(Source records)
== == ==

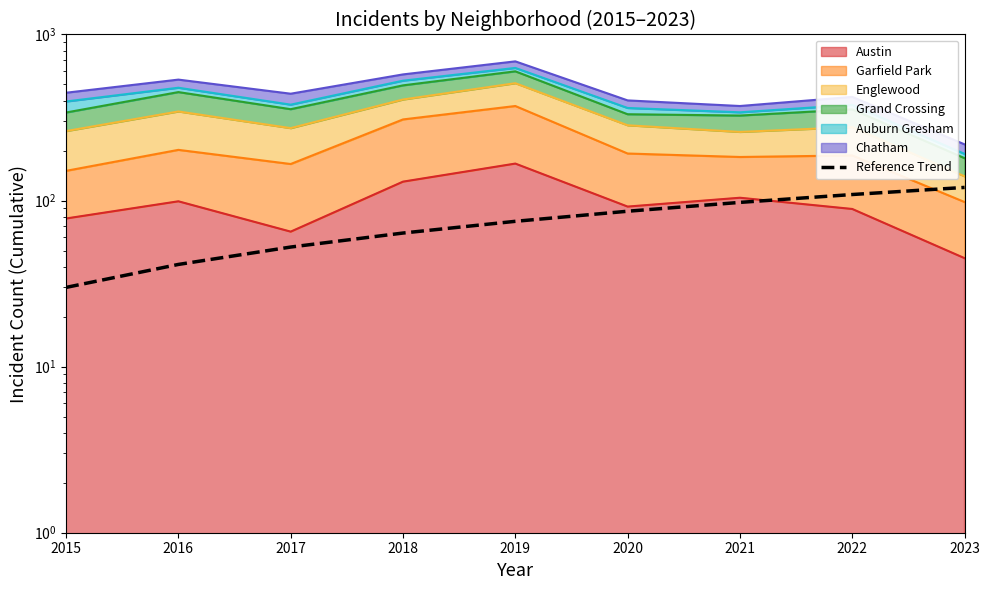

The value at 2017 is 52.5. True or false?

True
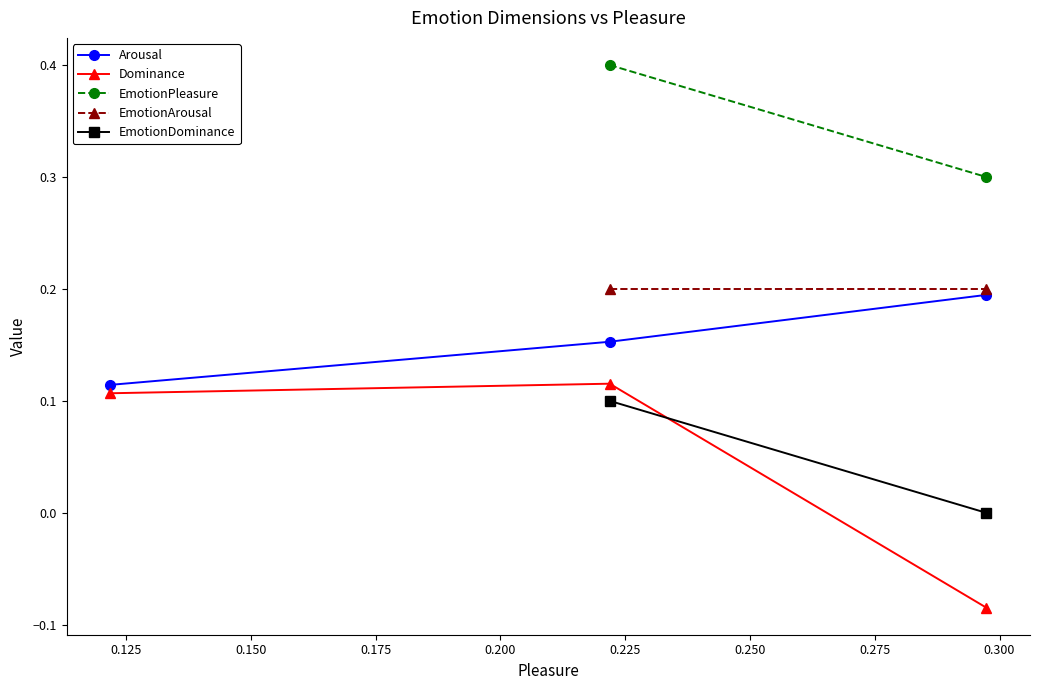

How many Arousal values are between 0 and 1?

3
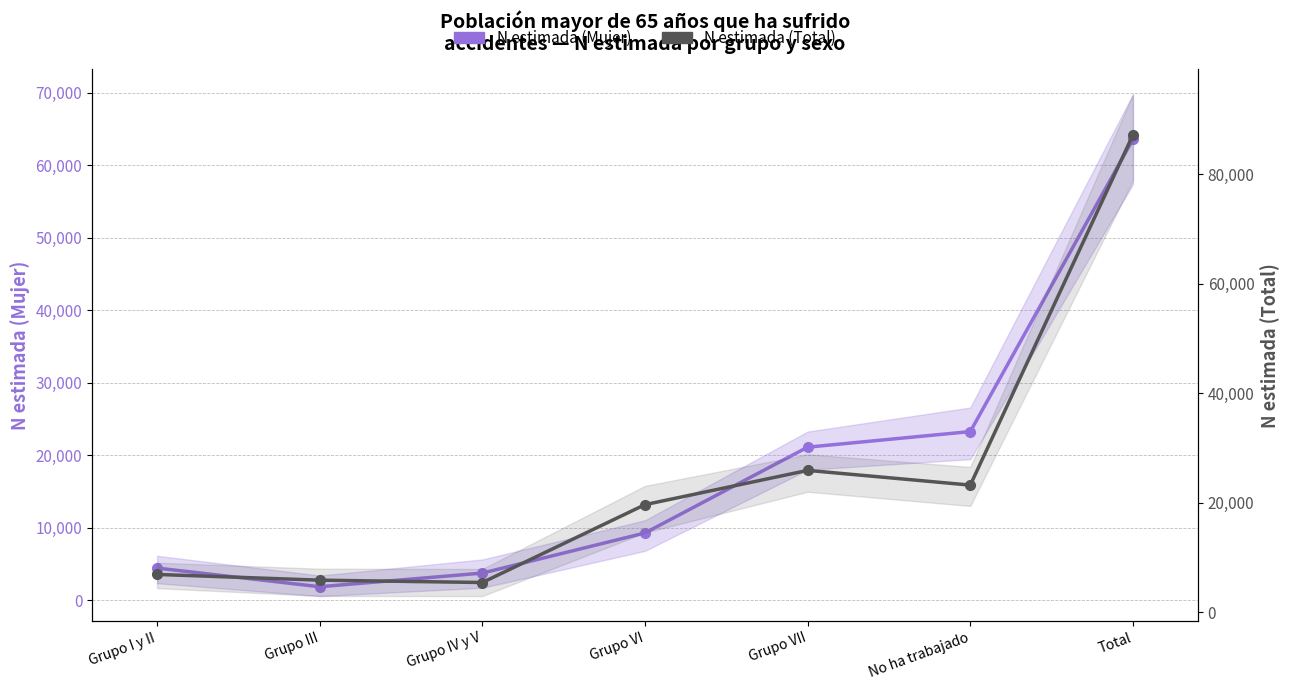

What is the label of the 2nd point from the right?

No ha trabajado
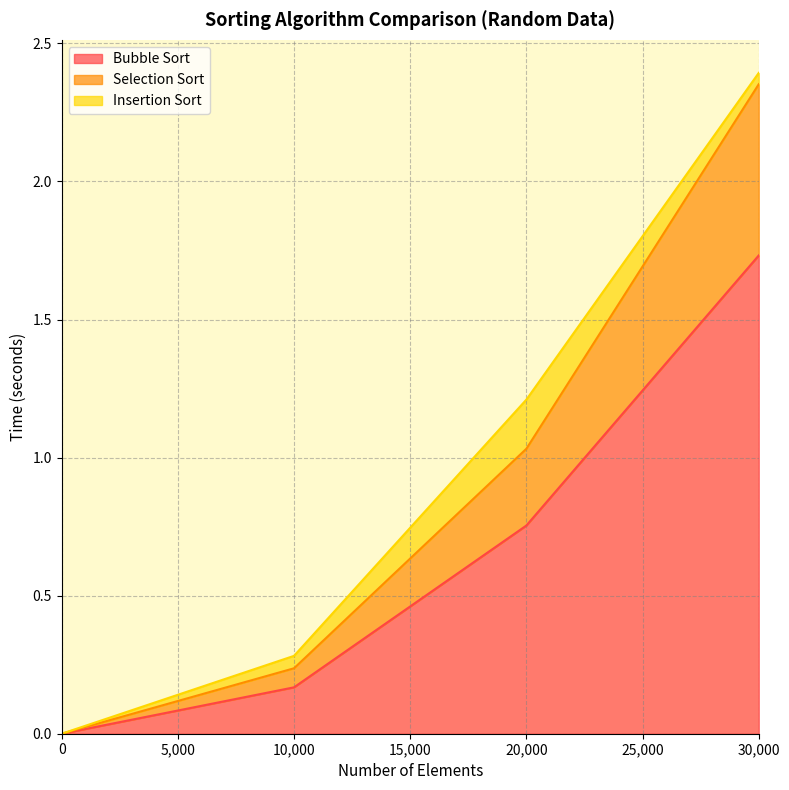

The value of Bubble Sort at 0 is 1.0. True or false?

False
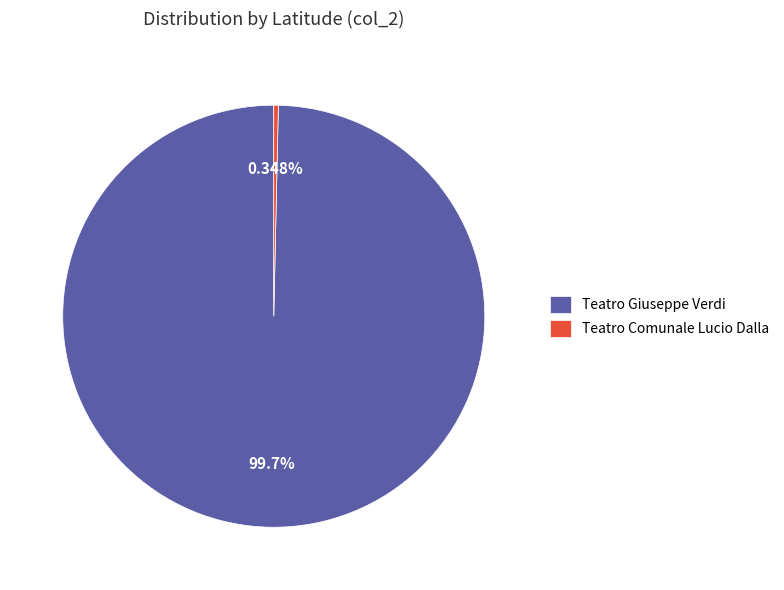

Which category has the smallest portion of the pie?

Teatro Comunale Lucio Dalla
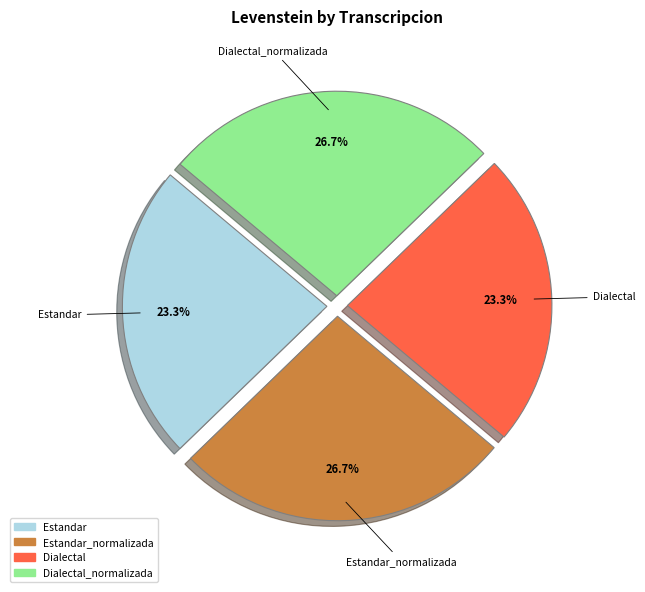

Is there a majority slice in this chart?

No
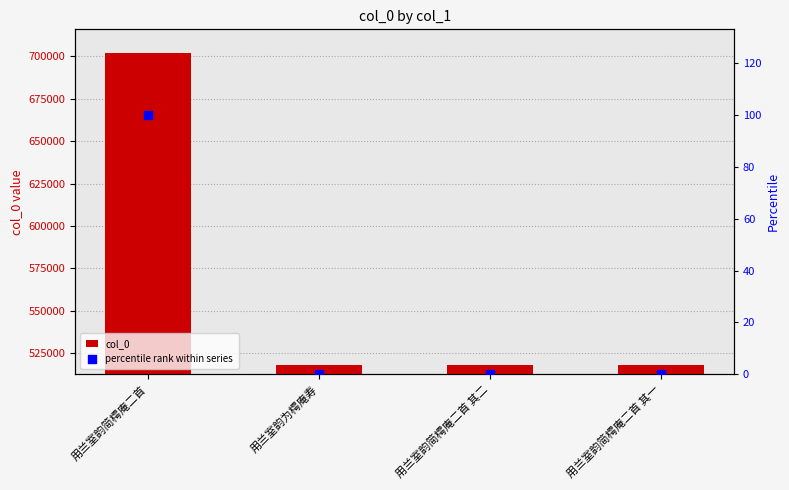

Which series has the largest total across all categories?

col_0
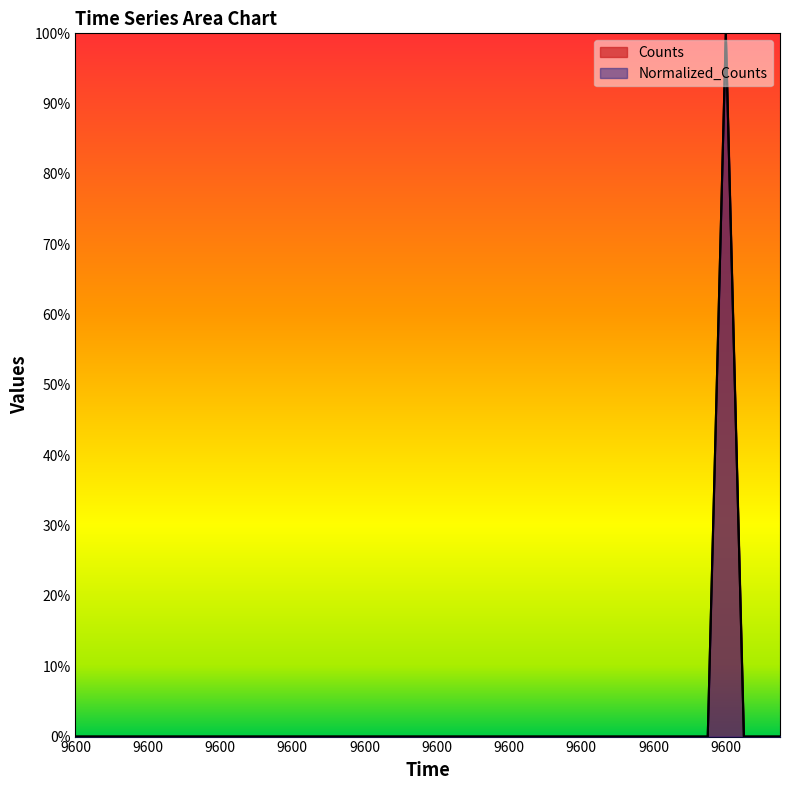

Which series has the largest range (max minus min)?

Counts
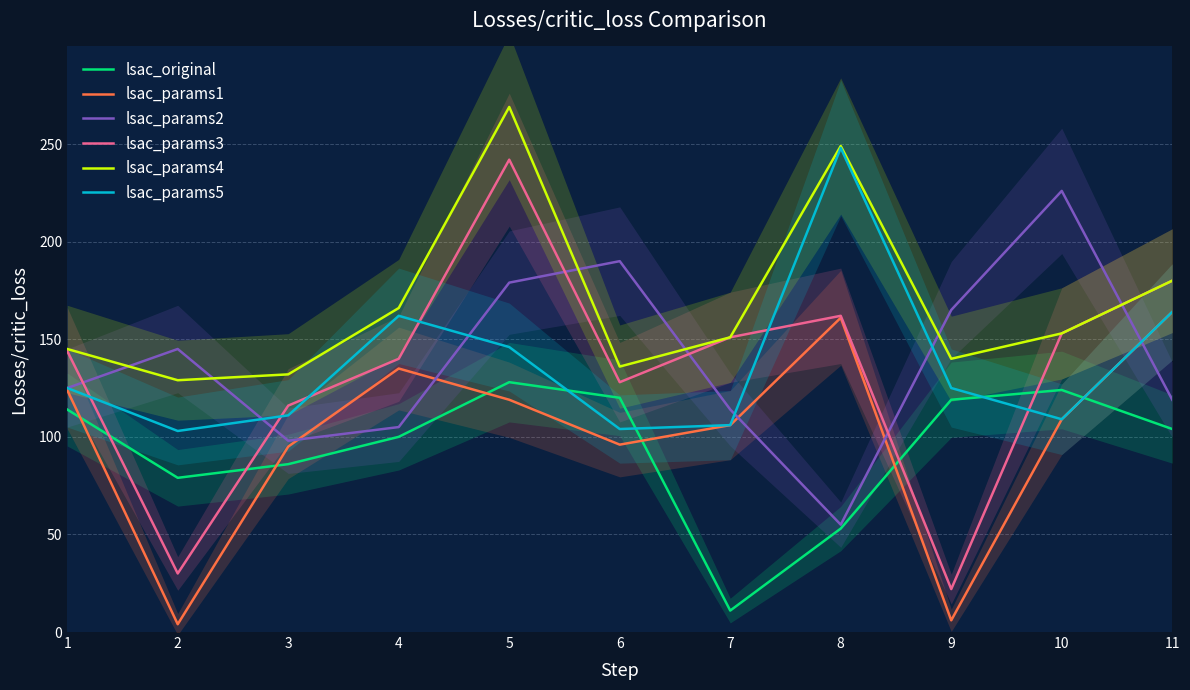

Reading left to right, what are all the values shown in this chart?

lsac_original: 1=114	2=79	3=86	4=100	5=128	6=120	7=11	8=53	9=119	10=124	11=104
lsac_params1: 1=124	2=4	3=95	4=135	5=119	6=96	7=106	8=161	9=6	10=109	11=164
lsac_params2: 1=125	2=145	3=98	4=105	5=179	6=190	7=114	8=55	9=165	10=226	11=119
lsac_params3: 1=144	2=30	3=116	4=140	5=242	6=128	7=151	8=162	9=22	10=153	11=180
lsac_params4: 1=145	2=129	3=132	4=166	5=269	6=136	7=151	8=249	9=140	10=153	11=180
lsac_params5: 1=125	2=103	3=111	4=162	5=146	6=104	7=106	8=248	9=125	10=109	11=164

== == ==

**Action item**
Reproduce all of the source records above line for line, omitting the pictures from your reproduction.

**Answer for the task**
The value at 2017 is 52.5. True or false?

True

How many Arousal values are between 0 and 1?

3

What is the label of the 2nd point from the right?

No ha trabajado

The value of Bubble Sort at 0 is 1.0. True or false?

False

Which category has the smallest portion of the pie?

Teatro Comunale Lucio Dalla

Is there a majority slice in this chart?

No

Which series has the largest total across all categories?

col_0

Which series has the largest range (max minus min)?

Counts

Reading left to right, what are all the values shown in this chart?

lsac_original: 1=114	2=79	3=86	4=100	5=128	6=120	7=11	8=53	9=119	10=124	11=104
lsac_params1: 1=124	2=4	3=95	4=135	5=119	6=96	7=106	8=161	9=6	10=109	11=164
lsac_params2: 1=125	2=145	3=98	4=105	5=179	6=190	7=114	8=55	9=165	10=226	11=119
lsac_params3: 1=144	2=30	3=116	4=140	5=242	6=128	7=151	8=162	9=22	10=153	11=180
lsac_params4: 1=145	2=129	3=132	4=166	5=269	6=136	7=151	8=249	9=140	10=153	11=180
lsac_params5: 1=125	2=103	3=111	4=162	5=146	6=104	7=106	8=248	9=125	10=109	11=164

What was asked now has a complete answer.